Task brief
Swap every "Enter" in the lines below for "Return", changing nothing else, and omit the pictures from your answer.

The data
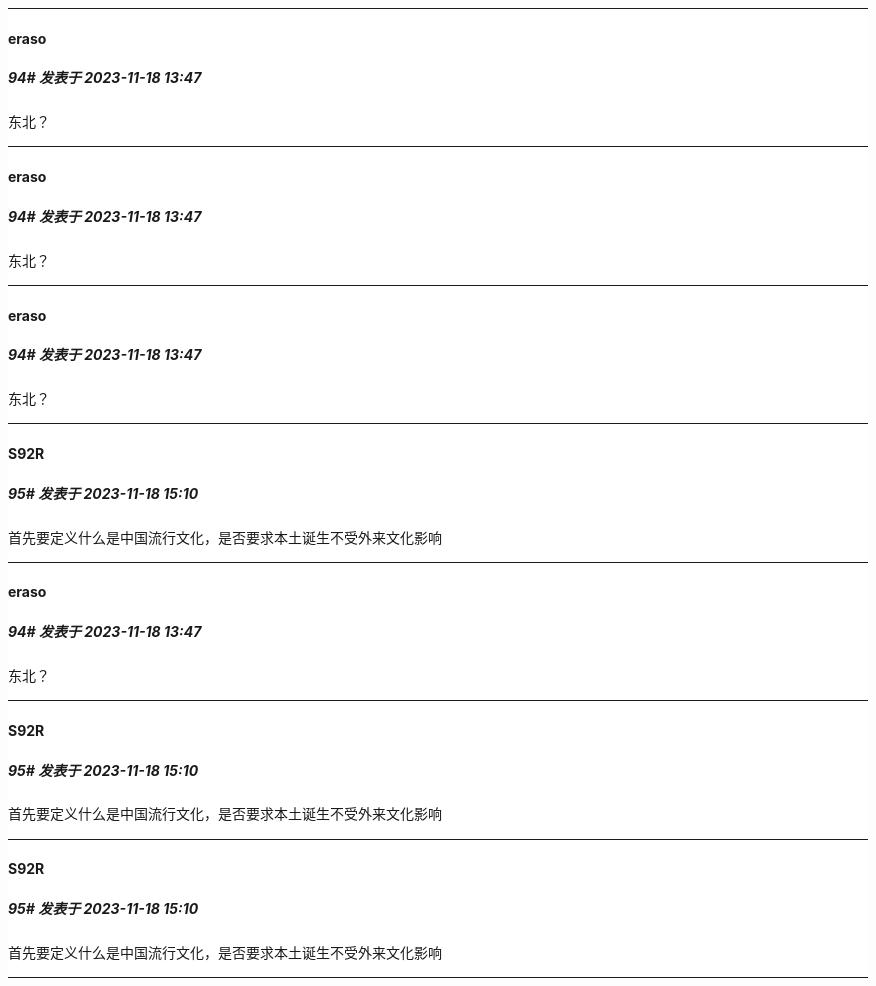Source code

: 
*****

####  eraso  
##### 94#       发表于 2023-11-18 13:47

东北？


*****

####  eraso  
##### 94#       发表于 2023-11-18 13:47

东北？


*****

####  eraso  
##### 94#       发表于 2023-11-18 13:47

东北？


*****

####  S92R  
##### 95#       发表于 2023-11-18 15:10

首先要定义什么是中国流行文化，是否要求本土诞生不受外来文化影响


*****

####  eraso  
##### 94#       发表于 2023-11-18 13:47

东北？

*****

####  S92R  
##### 95#       发表于 2023-11-18 15:10

首先要定义什么是中国流行文化，是否要求本土诞生不受外来文化影响


*****

####  S92R  
##### 95#       发表于 2023-11-18 15:10

首先要定义什么是中国流行文化，是否要求本土诞生不受外来文化影响


*****
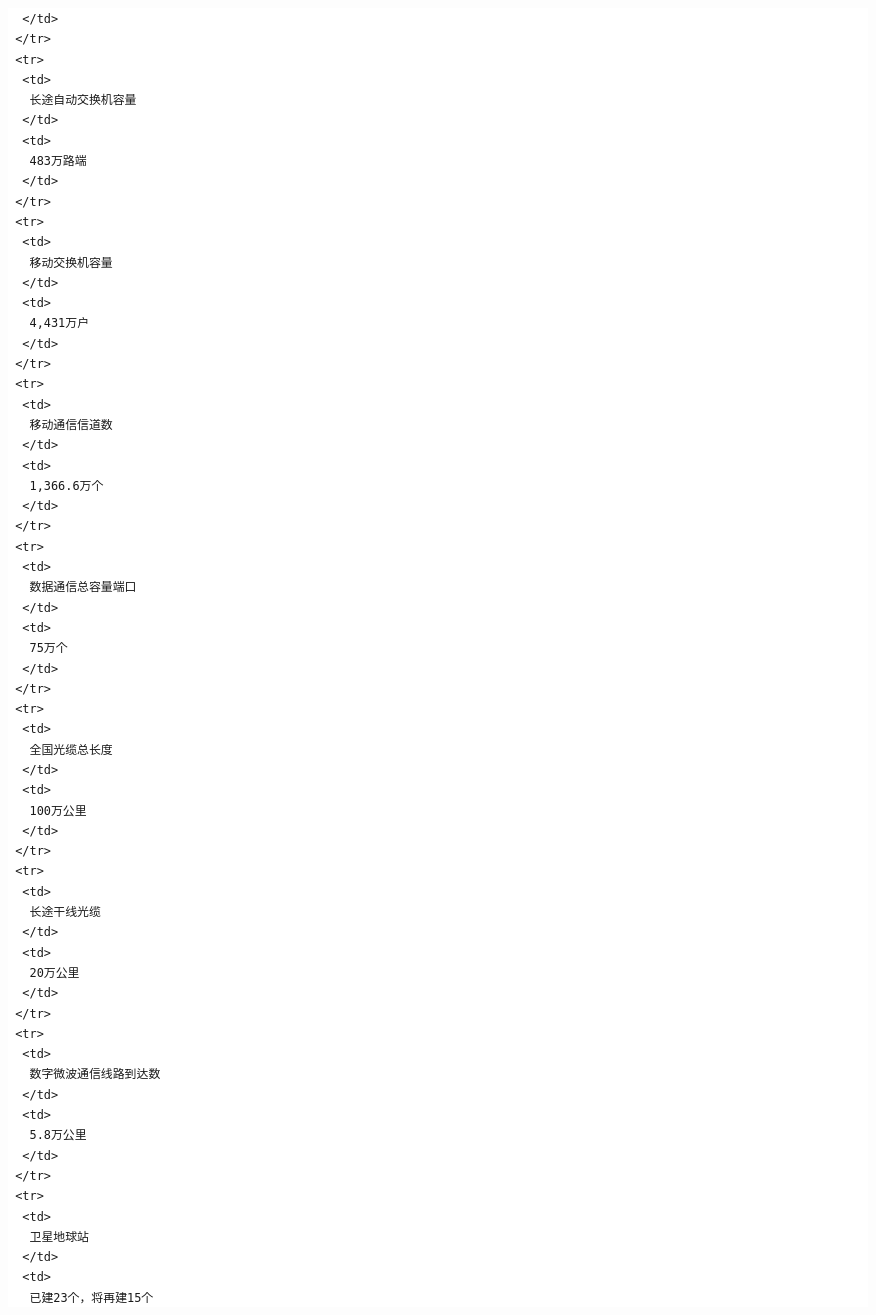       </td>
     </tr>
     <tr>
      <td>
       长途自动交换机容量
      </td>
      <td>
       483万路端
      </td>
     </tr>
     <tr>
      <td>
       移动交换机容量
      </td>
      <td>
       4,431万户
      </td>
     </tr>
     <tr>
      <td>
       移动通信信道数
      </td>
      <td>
       1,366.6万个
      </td>
     </tr>
     <tr>
      <td>
       数据通信总容量端口
      </td>
      <td>
       75万个
      </td>
     </tr>
     <tr>
      <td>
       全国光缆总长度
      </td>
      <td>
       100万公里
      </td>
     </tr>
     <tr>
      <td>
       长途干线光缆
      </td>
      <td>
       20万公里
      </td>
     </tr>
     <tr>
      <td>
       数字微波通信线路到达数
      </td>
      <td>
       5.8万公里
      </td>
     </tr>
     <tr>
      <td>
       卫星地球站
      </td>
      <td>
       已建23个，将再建15个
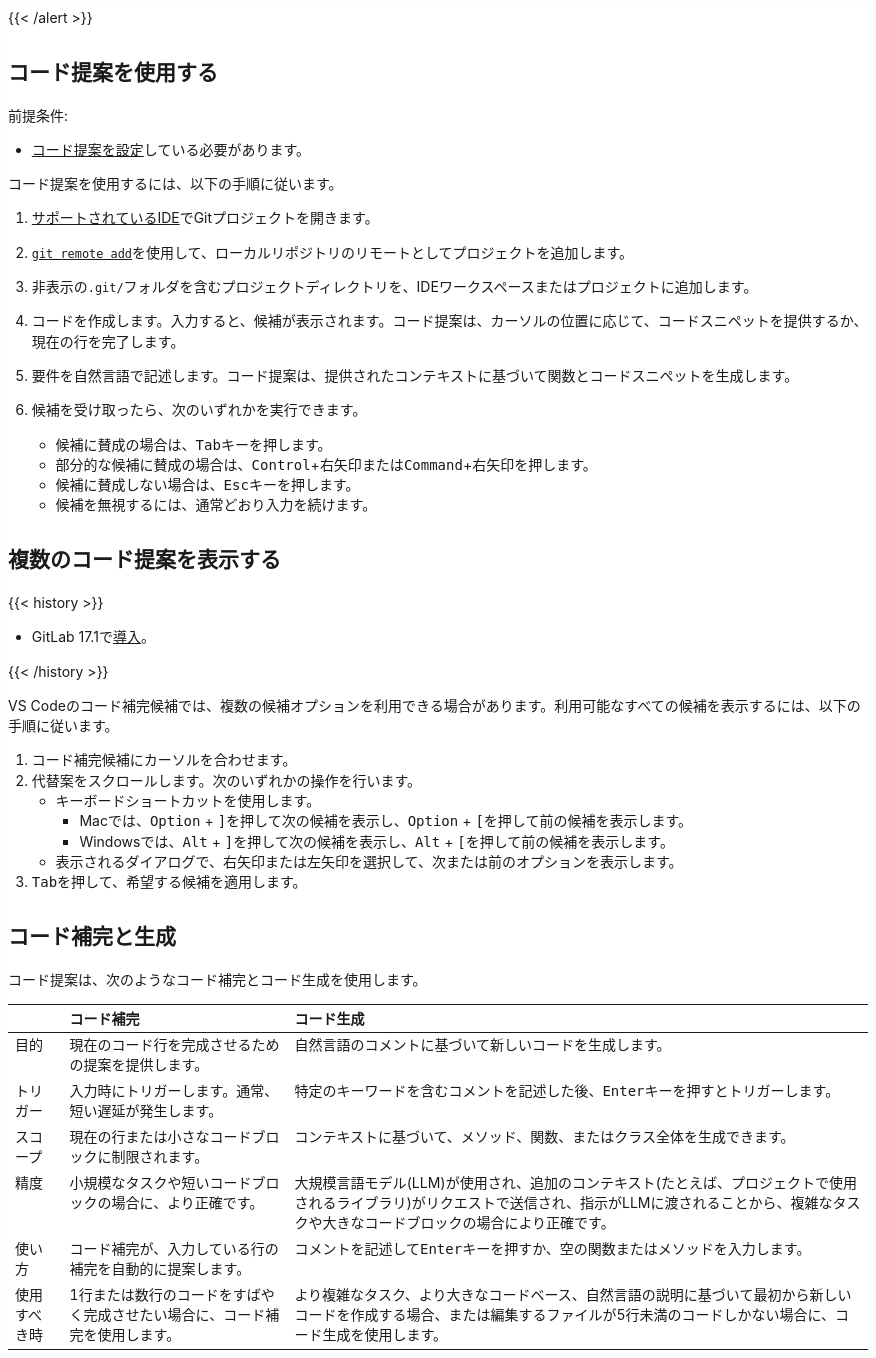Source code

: {{< /alert >}}

## コード提案を使用する

前提条件:

- [コード提案を設定](set_up.md)している必要があります。

コード提案を使用するには、以下の手順に従います。

1. [サポートされているIDE](supported_extensions.md#supported-editor-extensions)でGitプロジェクトを開きます。
1. [`git remote add`](../../../../topics/git/commands.md#git-remote-add)を使用して、ローカルリポジトリのリモートとしてプロジェクトを追加します。
1. 非表示の`.git/`フォルダを含むプロジェクトディレクトリを、IDEワークスペースまたはプロジェクトに追加します。
1. コードを作成します。入力すると、候補が表示されます。コード提案は、カーソルの位置に応じて、コードスニペットを提供するか、現在の行を完了します。

1. 要件を自然言語で記述します。コード提案は、提供されたコンテキストに基づいて関数とコードスニペットを生成します。

1. 候補を受け取ったら、次のいずれかを実行できます。
   - 候補に賛成の場合は、<kbd>Tab</kbd>キーを押します。
   - 部分的な候補に賛成の場合は、<kbd>Control</kbd>+<kbd>右矢印</kbd>または<kbd>Command</kbd>+<kbd>右矢印</kbd>を押します。
   - 候補に賛成しない場合は、<kbd>Esc</kbd>キーを押します。
   - 候補を無視するには、通常どおり入力を続けます。

## 複数のコード提案を表示する

{{< history >}}

- GitLab 17.1で[導入](https://gitlab.com/gitlab-org/gitlab-vscode-extension/-/issues/1325)。

{{< /history >}}

VS Codeのコード補完候補では、複数の候補オプションを利用できる場合があります。利用可能なすべての候補を表示するには、以下の手順に従います。

1. コード補完候補にカーソルを合わせます。
1. 代替案をスクロールします。次のいずれかの操作を行います。
   - キーボードショートカットを使用します。
     - Macでは、<kbd>Option</kbd> + <kbd>]</kbd>を押して次の候補を表示し、<kbd>Option</kbd> + <kbd>\[</kbd>を押して前の候補を表示します。
     - Windowsでは、<kbd>Alt</kbd> + <kbd>]</kbd>を押して次の候補を表示し、<kbd>Alt</kbd> + <kbd>\[</kbd>を押して前の候補を表示します。
   - 表示されるダイアログで、右矢印または左矢印を選択して、次または前のオプションを表示します。
1. <kbd>Tab</kbd>を押して、希望する候補を適用します。

## コード補完と生成

コード提案は、次のようなコード補完とコード生成を使用します。

|  | コード補完 | コード生成 |
| :---- | :---- | :---- |
| 目的 | 現在のコード行を完成させるための提案を提供します。  | 自然言語のコメントに基づいて新しいコードを生成します。 |
| トリガー | 入力時にトリガーします。通常、短い遅延が発生します。  | 特定のキーワードを含むコメントを記述した後、<kbd>Enter</kbd>キーを押すとトリガーします。 |
| スコープ | 現在の行または小さなコードブロックに制限されます。  | コンテキストに基づいて、メソッド、関数、またはクラス全体を生成できます。 |
| 精度 | 小規模なタスクや短いコードブロックの場合に、より正確です。  | 大規模言語モデル(LLM)が使用され、追加のコンテキスト(たとえば、プロジェクトで使用されるライブラリ)がリクエストで送信され、指示がLLMに渡されることから、複雑なタスクや大きなコードブロックの場合により正確です。 |
| 使い方 | コード補完が、入力している行の補完を自動的に提案します。 | コメントを記述して<kbd>Enter</kbd>キーを押すか、空の関数またはメソッドを入力します。 |
| 使用すべき時 | 1行または数行のコードをすばやく完成させたい場合に、コード補完を使用します。 | より複雑なタスク、より大きなコードベース、自然言語の説明に基づいて最初から新しいコードを作成する場合、または編集するファイルが5行未満のコードしかない場合に、コード生成を使用します。 |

Response box
Source code

: 
*****

####  eraso  
##### 94#       发表于 2023-11-18 13:47

东北？


*****

####  eraso  
##### 94#       发表于 2023-11-18 13:47

东北？


*****

####  eraso  
##### 94#       发表于 2023-11-18 13:47

东北？


*****

####  S92R  
##### 95#       发表于 2023-11-18 15:10

首先要定义什么是中国流行文化，是否要求本土诞生不受外来文化影响


*****

####  eraso  
##### 94#       发表于 2023-11-18 13:47

东北？

*****

####  S92R  
##### 95#       发表于 2023-11-18 15:10

首先要定义什么是中国流行文化，是否要求本土诞生不受外来文化影响


*****

####  S92R  
##### 95#       发表于 2023-11-18 15:10

首先要定义什么是中国流行文化，是否要求本土诞生不受外来文化影响


*****
       </td>
     </tr>
     <tr>
      <td>
       长途自动交换机容量
      </td>
      <td>
       483万路端
      </td>
     </tr>
     <tr>
      <td>
       移动交换机容量
      </td>
      <td>
       4,431万户
      </td>
     </tr>
     <tr>
      <td>
       移动通信信道数
      </td>
      <td>
       1,366.6万个
      </td>
     </tr>
     <tr>
      <td>
       数据通信总容量端口
      </td>
      <td>
       75万个
      </td>
     </tr>
     <tr>
      <td>
       全国光缆总长度
      </td>
      <td>
       100万公里
      </td>
     </tr>
     <tr>
      <td>
       长途干线光缆
      </td>
      <td>
       20万公里
      </td>
     </tr>
     <tr>
      <td>
       数字微波通信线路到达数
      </td>
      <td>
       5.8万公里
      </td>
     </tr>
     <tr>
      <td>
       卫星地球站
      </td>
      <td>
       已建23个，将再建15个
Source code

: {{< /alert >}}

## コード提案を使用する

前提条件:

- [コード提案を設定](set_up.md)している必要があります。

コード提案を使用するには、以下の手順に従います。

1. [サポートされているIDE](supported_extensions.md#supported-editor-extensions)でGitプロジェクトを開きます。
1. [`git remote add`](../../../../topics/git/commands.md#git-remote-add)を使用して、ローカルリポジトリのリモートとしてプロジェクトを追加します。
1. 非表示の`.git/`フォルダを含むプロジェクトディレクトリを、IDEワークスペースまたはプロジェクトに追加します。
1. コードを作成します。入力すると、候補が表示されます。コード提案は、カーソルの位置に応じて、コードスニペットを提供するか、現在の行を完了します。

1. 要件を自然言語で記述します。コード提案は、提供されたコンテキストに基づいて関数とコードスニペットを生成します。

1. 候補を受け取ったら、次のいずれかを実行できます。
   - 候補に賛成の場合は、<kbd>Tab</kbd>キーを押します。
   - 部分的な候補に賛成の場合は、<kbd>Control</kbd>+<kbd>右矢印</kbd>または<kbd>Command</kbd>+<kbd>右矢印</kbd>を押します。
   - 候補に賛成しない場合は、<kbd>Esc</kbd>キーを押します。
   - 候補を無視するには、通常どおり入力を続けます。

## 複数のコード提案を表示する

{{< history >}}

- GitLab 17.1で[導入](https://gitlab.com/gitlab-org/gitlab-vscode-extension/-/issues/1325)。

{{< /history >}}

VS Codeのコード補完候補では、複数の候補オプションを利用できる場合があります。利用可能なすべての候補を表示するには、以下の手順に従います。

1. コード補完候補にカーソルを合わせます。
1. 代替案をスクロールします。次のいずれかの操作を行います。
   - キーボードショートカットを使用します。
     - Macでは、<kbd>Option</kbd> + <kbd>]</kbd>を押して次の候補を表示し、<kbd>Option</kbd> + <kbd>\[</kbd>を押して前の候補を表示します。
     - Windowsでは、<kbd>Alt</kbd> + <kbd>]</kbd>を押して次の候補を表示し、<kbd>Alt</kbd> + <kbd>\[</kbd>を押して前の候補を表示します。
   - 表示されるダイアログで、右矢印または左矢印を選択して、次または前のオプションを表示します。
1. <kbd>Tab</kbd>を押して、希望する候補を適用します。

## コード補完と生成

コード提案は、次のようなコード補完とコード生成を使用します。

|  | コード補完 | コード生成 |
| :---- | :---- | :---- |
| 目的 | 現在のコード行を完成させるための提案を提供します。  | 自然言語のコメントに基づいて新しいコードを生成します。 |
| トリガー | 入力時にトリガーします。通常、短い遅延が発生します。  | 特定のキーワードを含むコメントを記述した後、<kbd>Return</kbd>キーを押すとトリガーします。 |
| スコープ | 現在の行または小さなコードブロックに制限されます。  | コンテキストに基づいて、メソッド、関数、またはクラス全体を生成できます。 |
| 精度 | 小規模なタスクや短いコードブロックの場合に、より正確です。  | 大規模言語モデル(LLM)が使用され、追加のコンテキスト(たとえば、プロジェクトで使用されるライブラリ)がリクエストで送信され、指示がLLMに渡されることから、複雑なタスクや大きなコードブロックの場合により正確です。 |
| 使い方 | コード補完が、入力している行の補完を自動的に提案します。 | コメントを記述して<kbd>Return</kbd>キーを押すか、空の関数またはメソッドを入力します。 |
| 使用すべき時 | 1行または数行のコードをすばやく完成させたい場合に、コード補完を使用します。 | より複雑なタスク、より大きなコードベース、自然言語の説明に基づいて最初から新しいコードを作成する場合、または編集するファイルが5行未満のコードしかない場合に、コード生成を使用します。 |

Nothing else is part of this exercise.